Bounding box coordinate data
* * * * * * *

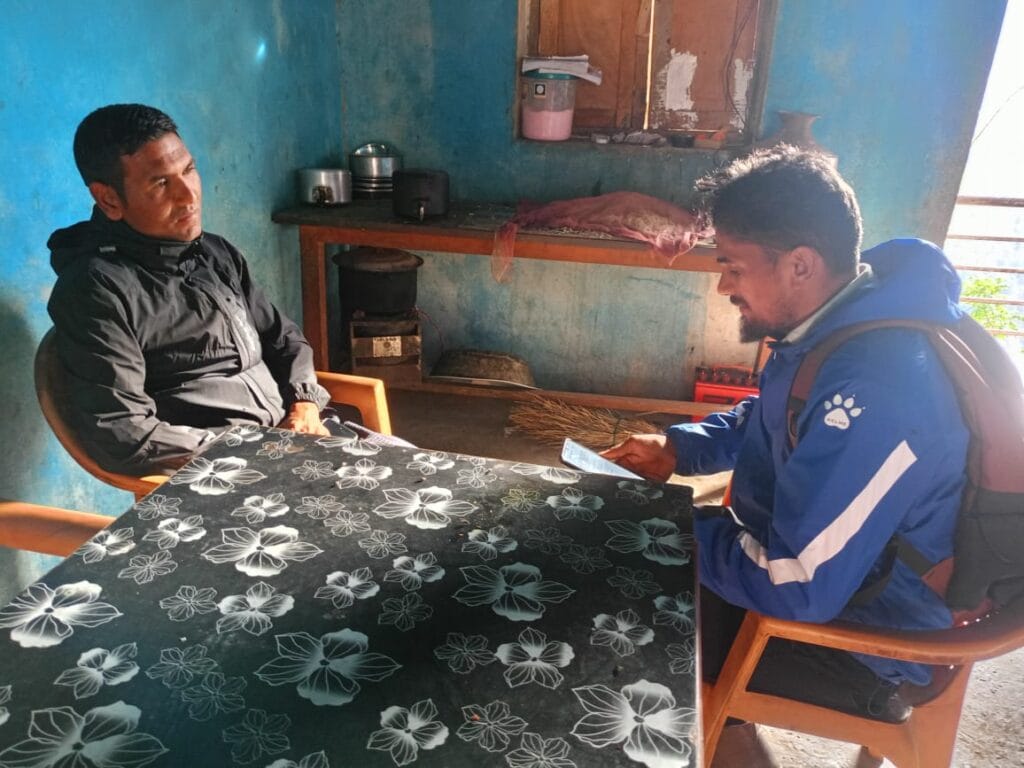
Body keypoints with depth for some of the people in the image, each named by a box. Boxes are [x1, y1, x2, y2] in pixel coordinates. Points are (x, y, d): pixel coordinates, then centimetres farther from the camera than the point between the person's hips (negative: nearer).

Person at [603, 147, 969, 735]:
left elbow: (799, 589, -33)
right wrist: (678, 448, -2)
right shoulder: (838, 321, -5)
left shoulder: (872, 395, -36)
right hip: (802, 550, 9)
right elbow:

* * * * * * *

:: TASK BRIEF ::
Arrange every line of the rows above as a numbered list, skipping any blank lines. Leave out the pictures.

:: ANSWER SPACE ::
1. Body keypoints with depth for some of the people in the image, each named by a box. Boxes are [x1, y1, x2, y2] in pixel coordinates. Points are (x, y, d): pixel coordinates, then centimetres farther from the camera than the point between the person's hips (negative: nearer).
2. Person at [603, 147, 969, 735]:
3. left elbow: (799, 589, -33)
4. right wrist: (678, 448, -2)
5. right shoulder: (838, 321, -5)
6. left shoulder: (872, 395, -36)
7. right hip: (802, 550, 9)
8. right elbow:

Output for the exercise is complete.